I collect all the resulting rows into sheetEntries which becomes my full dataset.

private List<BudgetEntry> getBudgetData(){
    List<BudgetEntry> sheetEntries = new ArrayList<BudgetEntry>();
    for (Map.Entry<String, String> sheetNamesEntry : sheetNames.entrySet()) {
        sheetEntries.addAll(getBudgetEntries(Ranges.rangeByName(spreadsheet.getBook().getSheet(sheetNamesEntry.getKey()), sheetNamesEntry.getValue()),sheetNamesEntry.getKey()));
    }
    return sheetEntries;
}

Code sample on GitHub

The getBudgetEntry method is where we extract data from the sheets. We simply iterate over the range rows with a for loop.

Inside of this loop, we iterate over the columns and retrieve the values of the cells one by one using cellRange.getCellValue().

For each of these rows, we create a new BudgetEntry object and return the list of entry generated as result of this method.

private Collection<? extends BudgetEntry> getBudgetEntries(Range dataRange, String deptName) {
    List<BudgetEntry> entries = new ArrayList<BudgetEntry>();
    for (int i = dataRange.getRow(); i < dataRange.getRow() + dataRange.getRowCount(); i++) {
        List<Number> periodList = new ArrayList<Number>();
        for (int j = 1; j <= 4; j++) {
            periodList.add((Number)Ranges.range(dataRange.getSheet(), i, j).getCellValue());
        }
        entries.add(new BudgetEntry((String)Ranges.range(dataRange.getSheet(), i, 0).getCellValue(),deptName, periodList));
    }
    return entries;
}

Code sample on GitHub

Merging datasets

As mentioned above, this is pure data manipulation in Java code.
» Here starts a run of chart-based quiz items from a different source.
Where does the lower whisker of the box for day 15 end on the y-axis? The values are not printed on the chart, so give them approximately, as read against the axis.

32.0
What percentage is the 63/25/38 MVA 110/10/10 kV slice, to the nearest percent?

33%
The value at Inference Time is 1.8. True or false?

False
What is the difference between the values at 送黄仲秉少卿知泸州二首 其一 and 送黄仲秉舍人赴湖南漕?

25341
There is no Keikai or ZK feature used here, and we are free to implement this merging operation as we want. I have made the choice to only run through the initial result list once for efficiency, but there we can pull from the large pool of existing algorithms.

Code sample on GitHub

Writing back to the sheet

Once we have merged our main dataset into two exploitable summary sets, we only need to write them back to the sheet.
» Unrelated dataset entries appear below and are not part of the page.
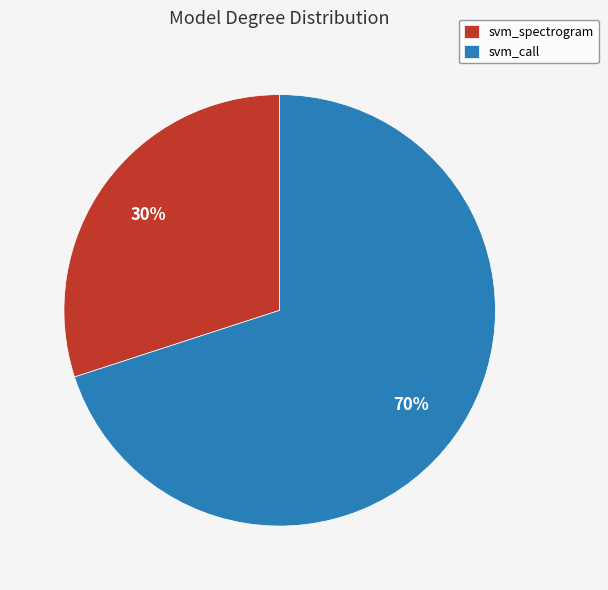

Which slice is the smallest?

svm_spectrogram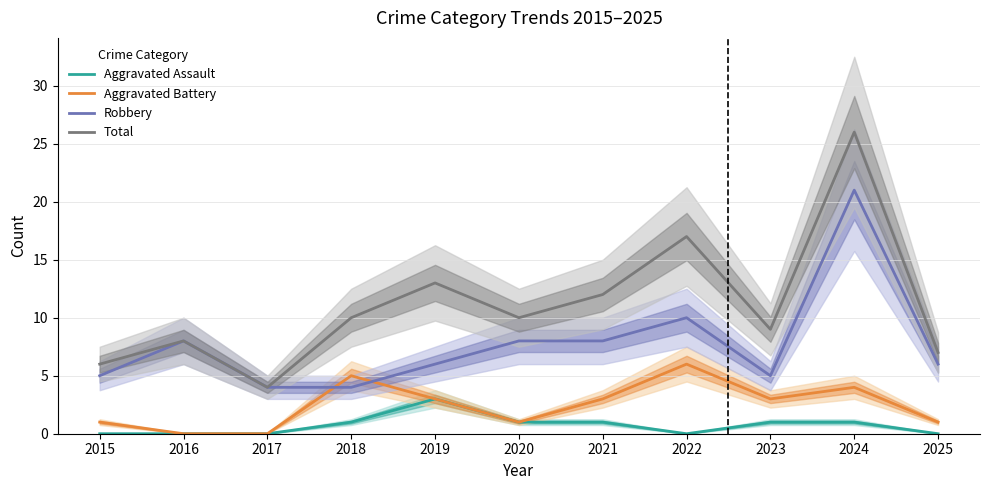

Which series changed the most between 2020 and 2025?

Total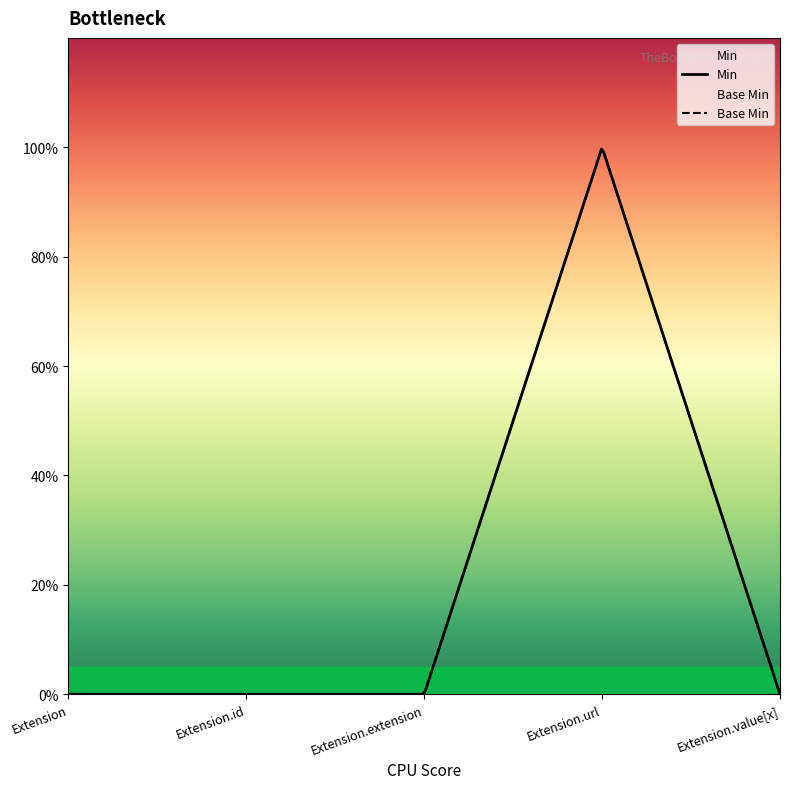

Read the Min value at Extension.url.

1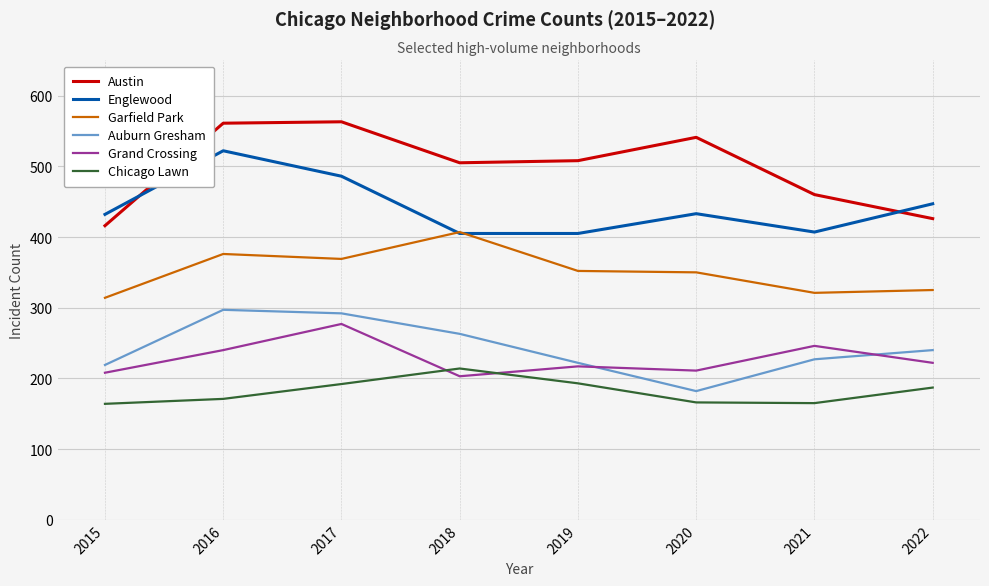

The Garfield Park series shows 325 at 2022. True or false?

True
This is almost identical to the reading process, except instead of using .getCellValue() to retrieve data, we will use .setCellValue() to write data back to the sheet.
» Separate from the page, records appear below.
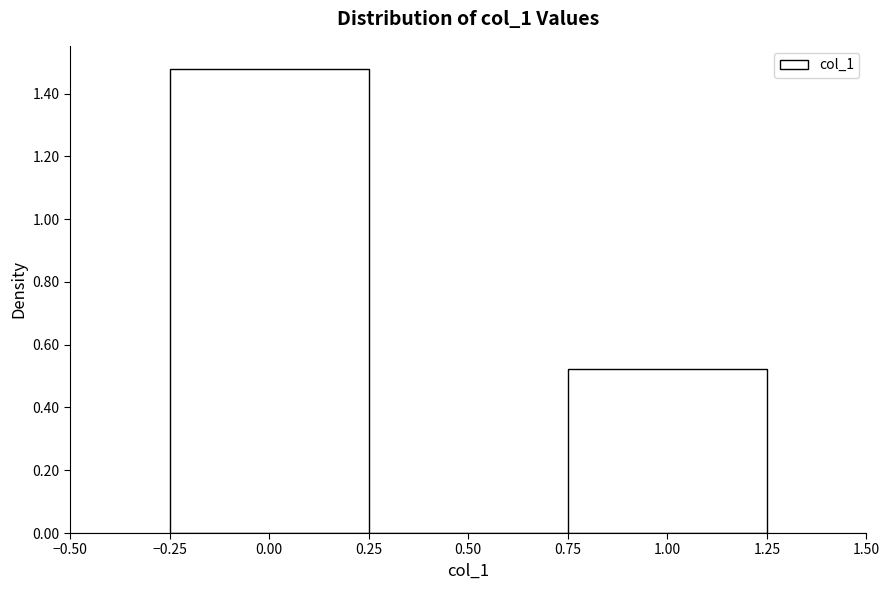

Reading left to right, list every bar in this chart as the range it spans on the x-axis followed by its height. The values are not printed on the chart, so give them approximately, as read against the axis.

-0.25 to 0.25: 1.48
0.25 to 0.75: 0
0.75 to 1.25: 0.52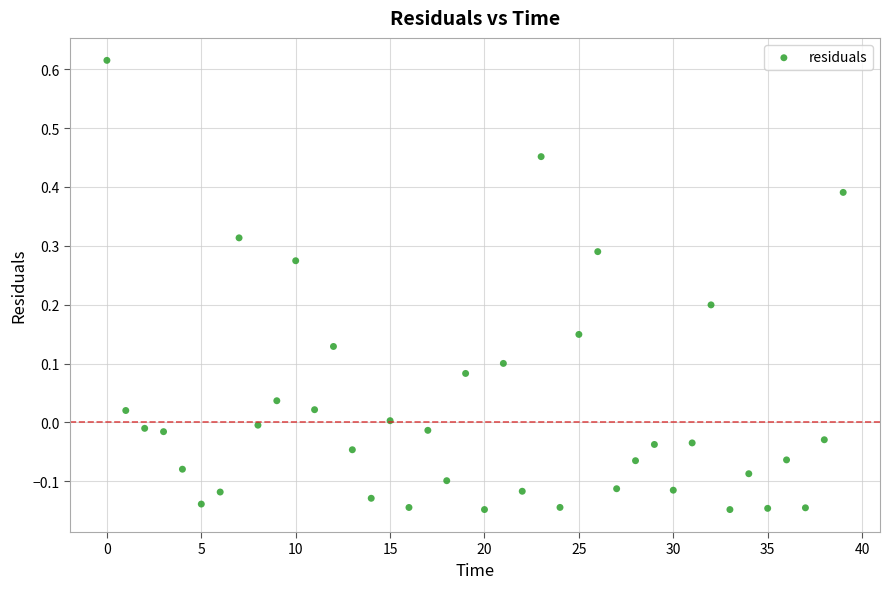

What is the range of Y values (max minus min)?

0.8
private void fillPeriodTable(Range periodTable, Map<String, List<Number>> mergedMap) {
    for (int i = periodTable.getRow(); i < periodTable.getRow() + periodTable.getRowCount(); i++) {
        String rowLabel = (String) Ranges.range(periodTable.getSheet(), i, 0).getCellValue();
        for (int j = 0; j < 4; j++) {
            Ranges.range(periodTable.getSheet(), i, j+1).setCellValue(mergedMap.get(rowLabel).get(j));
        }
    }
}   

Code sample on GitHub

The Resulting App

Here’s a short video of the updated workflow:

Every team leader can now work on the same document directly, and the Java workflow offer a quick and efficient summary of the data based on our customized merging workflow.

Conclusion

By balancing the use of default spreadsheet features and leveraging the unique possibilities of extracting data from the sheet to highly customizable Java coding layer, we can create efficient workflows that make full use of both the relations between cells in the sheet, and the power of a full coding language.

The whole runnable project is available on GitHub.